• WHAT IS ASKED: Below, begin at the line that has "pose: elev=256.6 azim=154.5" and stop after the line that has "Dot at: (141, 304)". Give those lines as a JSON list of strings, one per line, leaving out blank lines.

• DATASET EXTRACT:
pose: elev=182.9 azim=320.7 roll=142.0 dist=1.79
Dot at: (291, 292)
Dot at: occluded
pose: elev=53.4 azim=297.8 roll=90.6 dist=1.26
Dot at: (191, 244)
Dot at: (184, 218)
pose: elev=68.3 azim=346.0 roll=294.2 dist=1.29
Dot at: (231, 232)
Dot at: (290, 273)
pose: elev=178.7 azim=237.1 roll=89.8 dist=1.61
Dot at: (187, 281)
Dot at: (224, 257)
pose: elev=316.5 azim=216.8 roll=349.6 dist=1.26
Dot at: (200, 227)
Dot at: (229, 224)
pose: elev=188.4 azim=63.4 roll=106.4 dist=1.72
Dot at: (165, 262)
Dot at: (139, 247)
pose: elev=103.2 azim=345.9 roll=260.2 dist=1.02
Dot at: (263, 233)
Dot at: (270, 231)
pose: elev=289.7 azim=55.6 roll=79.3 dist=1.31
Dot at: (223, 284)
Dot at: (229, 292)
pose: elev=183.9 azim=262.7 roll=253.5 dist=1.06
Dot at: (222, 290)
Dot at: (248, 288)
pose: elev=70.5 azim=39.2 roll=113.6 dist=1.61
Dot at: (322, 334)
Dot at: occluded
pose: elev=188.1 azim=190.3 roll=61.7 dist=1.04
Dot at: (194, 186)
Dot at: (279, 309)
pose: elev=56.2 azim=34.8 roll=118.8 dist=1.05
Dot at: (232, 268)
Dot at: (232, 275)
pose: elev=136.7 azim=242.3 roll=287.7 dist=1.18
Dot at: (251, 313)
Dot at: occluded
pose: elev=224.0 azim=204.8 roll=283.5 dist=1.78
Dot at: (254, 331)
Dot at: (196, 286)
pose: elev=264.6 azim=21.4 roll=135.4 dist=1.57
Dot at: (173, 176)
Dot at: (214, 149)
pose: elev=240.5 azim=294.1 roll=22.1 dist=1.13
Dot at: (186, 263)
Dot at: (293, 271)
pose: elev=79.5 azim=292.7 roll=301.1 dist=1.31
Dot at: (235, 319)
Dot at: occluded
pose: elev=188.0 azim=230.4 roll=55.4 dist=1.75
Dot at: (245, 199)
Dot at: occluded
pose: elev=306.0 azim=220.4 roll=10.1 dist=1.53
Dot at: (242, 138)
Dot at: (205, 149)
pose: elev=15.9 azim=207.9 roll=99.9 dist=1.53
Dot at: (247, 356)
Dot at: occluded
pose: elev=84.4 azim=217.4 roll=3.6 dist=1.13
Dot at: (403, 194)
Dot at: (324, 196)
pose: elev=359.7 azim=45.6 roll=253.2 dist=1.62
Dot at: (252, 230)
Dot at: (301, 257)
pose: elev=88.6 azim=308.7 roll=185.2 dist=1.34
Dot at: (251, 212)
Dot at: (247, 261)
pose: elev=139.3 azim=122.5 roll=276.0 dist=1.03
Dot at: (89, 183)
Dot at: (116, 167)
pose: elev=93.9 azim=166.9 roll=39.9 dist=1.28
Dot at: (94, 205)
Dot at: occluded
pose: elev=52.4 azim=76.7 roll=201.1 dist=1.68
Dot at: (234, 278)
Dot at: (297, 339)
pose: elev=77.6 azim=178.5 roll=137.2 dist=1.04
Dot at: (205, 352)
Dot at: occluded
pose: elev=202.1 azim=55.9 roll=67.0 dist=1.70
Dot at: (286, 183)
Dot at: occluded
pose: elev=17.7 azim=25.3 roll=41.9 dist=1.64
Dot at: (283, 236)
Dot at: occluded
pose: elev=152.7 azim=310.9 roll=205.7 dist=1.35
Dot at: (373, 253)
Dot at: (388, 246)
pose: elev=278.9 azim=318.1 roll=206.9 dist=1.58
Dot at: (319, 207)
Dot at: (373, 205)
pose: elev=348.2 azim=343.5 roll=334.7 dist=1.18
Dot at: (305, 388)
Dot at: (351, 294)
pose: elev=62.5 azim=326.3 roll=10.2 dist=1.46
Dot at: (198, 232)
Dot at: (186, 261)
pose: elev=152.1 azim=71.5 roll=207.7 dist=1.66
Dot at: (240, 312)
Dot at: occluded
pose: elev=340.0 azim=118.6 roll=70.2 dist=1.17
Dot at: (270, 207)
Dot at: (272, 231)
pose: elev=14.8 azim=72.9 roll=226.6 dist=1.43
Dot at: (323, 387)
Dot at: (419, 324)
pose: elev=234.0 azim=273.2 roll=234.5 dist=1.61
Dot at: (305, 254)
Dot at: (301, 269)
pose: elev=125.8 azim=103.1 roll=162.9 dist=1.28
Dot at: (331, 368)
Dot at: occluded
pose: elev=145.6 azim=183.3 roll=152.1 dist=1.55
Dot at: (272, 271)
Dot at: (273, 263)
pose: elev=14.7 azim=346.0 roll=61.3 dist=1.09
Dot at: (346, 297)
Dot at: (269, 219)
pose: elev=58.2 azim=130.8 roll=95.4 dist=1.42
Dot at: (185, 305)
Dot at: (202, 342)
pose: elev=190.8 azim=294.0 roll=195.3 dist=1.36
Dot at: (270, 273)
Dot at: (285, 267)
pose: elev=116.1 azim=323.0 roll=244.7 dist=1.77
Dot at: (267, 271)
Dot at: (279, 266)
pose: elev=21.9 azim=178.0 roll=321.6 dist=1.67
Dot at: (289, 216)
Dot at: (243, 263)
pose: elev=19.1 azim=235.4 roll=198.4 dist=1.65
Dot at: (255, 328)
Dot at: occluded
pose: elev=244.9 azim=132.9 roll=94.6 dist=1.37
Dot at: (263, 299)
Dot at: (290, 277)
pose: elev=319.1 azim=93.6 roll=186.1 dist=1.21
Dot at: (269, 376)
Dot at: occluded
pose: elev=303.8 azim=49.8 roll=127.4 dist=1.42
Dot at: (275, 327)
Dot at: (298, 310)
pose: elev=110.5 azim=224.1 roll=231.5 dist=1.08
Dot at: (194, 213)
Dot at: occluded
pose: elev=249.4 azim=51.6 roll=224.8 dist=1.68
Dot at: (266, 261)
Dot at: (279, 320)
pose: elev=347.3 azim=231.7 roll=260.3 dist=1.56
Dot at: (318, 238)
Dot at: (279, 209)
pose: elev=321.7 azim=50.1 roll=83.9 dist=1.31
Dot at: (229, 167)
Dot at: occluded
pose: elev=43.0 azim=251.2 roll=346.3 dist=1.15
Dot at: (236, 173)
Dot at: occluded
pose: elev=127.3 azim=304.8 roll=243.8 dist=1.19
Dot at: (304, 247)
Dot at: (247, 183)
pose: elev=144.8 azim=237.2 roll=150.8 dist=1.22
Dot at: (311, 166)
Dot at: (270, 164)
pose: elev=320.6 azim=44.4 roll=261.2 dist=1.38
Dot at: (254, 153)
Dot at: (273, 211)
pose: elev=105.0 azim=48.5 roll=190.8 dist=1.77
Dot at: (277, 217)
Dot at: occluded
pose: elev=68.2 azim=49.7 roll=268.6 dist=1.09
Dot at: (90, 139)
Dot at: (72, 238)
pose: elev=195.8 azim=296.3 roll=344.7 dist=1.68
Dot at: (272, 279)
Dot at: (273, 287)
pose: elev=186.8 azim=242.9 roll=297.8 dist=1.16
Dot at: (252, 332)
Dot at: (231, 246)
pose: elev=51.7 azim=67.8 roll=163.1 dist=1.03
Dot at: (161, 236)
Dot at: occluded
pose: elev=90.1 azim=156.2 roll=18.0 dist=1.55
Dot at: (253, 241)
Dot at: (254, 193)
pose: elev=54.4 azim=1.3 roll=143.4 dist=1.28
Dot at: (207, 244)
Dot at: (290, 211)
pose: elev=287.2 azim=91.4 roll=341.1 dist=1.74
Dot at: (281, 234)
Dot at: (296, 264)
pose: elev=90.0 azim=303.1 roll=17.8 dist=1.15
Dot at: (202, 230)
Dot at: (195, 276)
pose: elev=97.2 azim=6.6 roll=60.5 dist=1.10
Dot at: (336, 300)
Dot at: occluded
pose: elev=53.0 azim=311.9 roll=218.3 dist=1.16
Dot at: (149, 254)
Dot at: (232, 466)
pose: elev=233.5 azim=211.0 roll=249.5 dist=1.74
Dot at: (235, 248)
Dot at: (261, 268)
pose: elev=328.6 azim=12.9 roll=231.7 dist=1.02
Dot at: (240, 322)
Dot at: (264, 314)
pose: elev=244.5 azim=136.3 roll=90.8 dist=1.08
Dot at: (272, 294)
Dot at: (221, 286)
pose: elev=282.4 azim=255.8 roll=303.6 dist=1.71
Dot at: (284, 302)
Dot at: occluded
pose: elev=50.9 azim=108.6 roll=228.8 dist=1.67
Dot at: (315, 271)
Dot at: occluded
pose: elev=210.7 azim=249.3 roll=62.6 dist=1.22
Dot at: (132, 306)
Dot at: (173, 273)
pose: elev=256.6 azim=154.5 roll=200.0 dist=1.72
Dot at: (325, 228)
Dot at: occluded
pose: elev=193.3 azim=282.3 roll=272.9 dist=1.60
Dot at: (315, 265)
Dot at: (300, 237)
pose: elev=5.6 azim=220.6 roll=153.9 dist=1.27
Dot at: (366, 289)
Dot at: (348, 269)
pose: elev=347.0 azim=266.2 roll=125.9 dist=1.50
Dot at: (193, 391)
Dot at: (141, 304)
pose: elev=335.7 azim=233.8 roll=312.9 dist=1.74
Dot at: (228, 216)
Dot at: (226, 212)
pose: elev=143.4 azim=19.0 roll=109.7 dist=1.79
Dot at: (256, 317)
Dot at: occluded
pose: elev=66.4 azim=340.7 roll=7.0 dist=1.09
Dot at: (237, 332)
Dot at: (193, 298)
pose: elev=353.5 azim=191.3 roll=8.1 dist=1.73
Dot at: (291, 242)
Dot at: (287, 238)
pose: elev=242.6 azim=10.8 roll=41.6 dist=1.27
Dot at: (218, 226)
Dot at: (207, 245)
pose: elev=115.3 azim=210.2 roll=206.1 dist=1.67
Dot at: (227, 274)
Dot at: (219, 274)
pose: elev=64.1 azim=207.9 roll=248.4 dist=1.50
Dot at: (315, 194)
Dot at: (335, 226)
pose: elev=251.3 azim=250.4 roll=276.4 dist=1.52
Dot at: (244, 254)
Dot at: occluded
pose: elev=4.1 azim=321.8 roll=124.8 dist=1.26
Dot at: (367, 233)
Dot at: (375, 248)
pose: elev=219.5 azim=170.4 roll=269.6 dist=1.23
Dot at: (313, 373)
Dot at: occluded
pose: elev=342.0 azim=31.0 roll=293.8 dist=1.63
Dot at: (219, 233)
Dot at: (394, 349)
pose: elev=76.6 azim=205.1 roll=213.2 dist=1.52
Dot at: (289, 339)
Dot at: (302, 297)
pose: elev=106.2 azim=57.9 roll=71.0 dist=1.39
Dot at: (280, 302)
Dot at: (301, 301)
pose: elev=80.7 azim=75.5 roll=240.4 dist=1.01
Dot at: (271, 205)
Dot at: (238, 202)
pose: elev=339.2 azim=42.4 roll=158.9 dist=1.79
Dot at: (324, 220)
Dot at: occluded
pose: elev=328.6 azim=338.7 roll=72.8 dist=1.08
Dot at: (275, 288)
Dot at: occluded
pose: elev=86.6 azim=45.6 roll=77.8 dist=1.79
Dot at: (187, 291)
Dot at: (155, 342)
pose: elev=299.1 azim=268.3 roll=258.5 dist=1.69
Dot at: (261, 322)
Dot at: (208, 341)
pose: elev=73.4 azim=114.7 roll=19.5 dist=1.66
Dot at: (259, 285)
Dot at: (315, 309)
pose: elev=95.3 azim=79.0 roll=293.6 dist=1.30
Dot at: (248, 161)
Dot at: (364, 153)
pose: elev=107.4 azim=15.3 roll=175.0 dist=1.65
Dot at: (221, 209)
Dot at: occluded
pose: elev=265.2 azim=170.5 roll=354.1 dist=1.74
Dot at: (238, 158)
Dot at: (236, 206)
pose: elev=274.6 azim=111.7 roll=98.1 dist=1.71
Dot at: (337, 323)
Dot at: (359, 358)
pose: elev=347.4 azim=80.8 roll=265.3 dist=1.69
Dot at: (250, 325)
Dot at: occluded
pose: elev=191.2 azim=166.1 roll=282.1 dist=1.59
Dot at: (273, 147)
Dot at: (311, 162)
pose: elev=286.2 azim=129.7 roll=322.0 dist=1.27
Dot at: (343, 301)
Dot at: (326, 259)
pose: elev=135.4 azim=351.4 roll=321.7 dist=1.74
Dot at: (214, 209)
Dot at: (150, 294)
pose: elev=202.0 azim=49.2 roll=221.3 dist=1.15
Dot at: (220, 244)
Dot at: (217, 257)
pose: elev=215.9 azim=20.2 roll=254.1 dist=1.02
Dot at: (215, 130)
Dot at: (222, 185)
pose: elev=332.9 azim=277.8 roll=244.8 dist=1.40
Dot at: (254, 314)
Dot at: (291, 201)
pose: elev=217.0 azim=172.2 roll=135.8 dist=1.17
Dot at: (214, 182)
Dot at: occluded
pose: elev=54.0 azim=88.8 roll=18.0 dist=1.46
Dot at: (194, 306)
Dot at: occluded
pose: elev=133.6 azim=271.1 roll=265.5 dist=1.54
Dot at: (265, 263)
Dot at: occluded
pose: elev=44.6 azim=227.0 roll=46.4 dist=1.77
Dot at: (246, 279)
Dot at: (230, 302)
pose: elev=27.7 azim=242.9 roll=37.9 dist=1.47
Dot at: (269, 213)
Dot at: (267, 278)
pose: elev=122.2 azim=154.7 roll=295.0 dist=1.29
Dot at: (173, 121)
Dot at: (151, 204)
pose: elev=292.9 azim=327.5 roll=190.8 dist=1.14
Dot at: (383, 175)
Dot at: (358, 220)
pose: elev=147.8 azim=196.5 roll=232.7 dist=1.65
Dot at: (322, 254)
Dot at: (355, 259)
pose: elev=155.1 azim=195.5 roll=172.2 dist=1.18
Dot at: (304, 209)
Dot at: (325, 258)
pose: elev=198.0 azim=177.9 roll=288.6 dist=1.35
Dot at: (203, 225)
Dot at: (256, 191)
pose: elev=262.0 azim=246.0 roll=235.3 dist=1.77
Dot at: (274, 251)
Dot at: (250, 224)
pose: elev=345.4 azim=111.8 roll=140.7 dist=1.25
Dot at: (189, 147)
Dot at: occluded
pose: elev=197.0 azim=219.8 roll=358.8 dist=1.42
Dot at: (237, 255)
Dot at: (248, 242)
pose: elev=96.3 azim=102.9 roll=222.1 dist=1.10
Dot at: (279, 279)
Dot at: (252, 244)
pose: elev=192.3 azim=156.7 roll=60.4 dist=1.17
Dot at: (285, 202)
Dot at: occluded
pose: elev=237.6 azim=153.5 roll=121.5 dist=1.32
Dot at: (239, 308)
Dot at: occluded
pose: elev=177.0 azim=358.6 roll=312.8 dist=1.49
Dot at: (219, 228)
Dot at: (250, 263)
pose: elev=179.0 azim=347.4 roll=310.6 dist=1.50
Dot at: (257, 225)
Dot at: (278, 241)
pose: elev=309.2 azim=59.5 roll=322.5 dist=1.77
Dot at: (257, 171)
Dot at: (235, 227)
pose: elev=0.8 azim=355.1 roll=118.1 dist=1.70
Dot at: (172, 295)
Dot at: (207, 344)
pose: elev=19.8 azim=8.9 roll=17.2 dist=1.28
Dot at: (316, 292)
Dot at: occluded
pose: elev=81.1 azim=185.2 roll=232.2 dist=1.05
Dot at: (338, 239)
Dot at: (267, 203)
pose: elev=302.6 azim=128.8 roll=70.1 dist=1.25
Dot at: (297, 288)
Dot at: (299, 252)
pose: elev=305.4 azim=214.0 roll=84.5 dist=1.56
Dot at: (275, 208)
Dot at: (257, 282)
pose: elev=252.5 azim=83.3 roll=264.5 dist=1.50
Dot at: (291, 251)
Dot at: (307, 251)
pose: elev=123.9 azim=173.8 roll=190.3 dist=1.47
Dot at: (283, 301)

• EXERCISE SOLUTION:
[
  "pose: elev=256.6 azim=154.5 roll=200.0 dist=1.72",
  "Dot at: (325, 228)",
  "Dot at: occluded",
  "pose: elev=193.3 azim=282.3 roll=272.9 dist=1.60",
  "Dot at: (315, 265)",
  "Dot at: (300, 237)",
  "pose: elev=5.6 azim=220.6 roll=153.9 dist=1.27",
  "Dot at: (366, 289)",
  "Dot at: (348, 269)",
  "pose: elev=347.0 azim=266.2 roll=125.9 dist=1.50",
  "Dot at: (193, 391)",
  "Dot at: (141, 304)"
]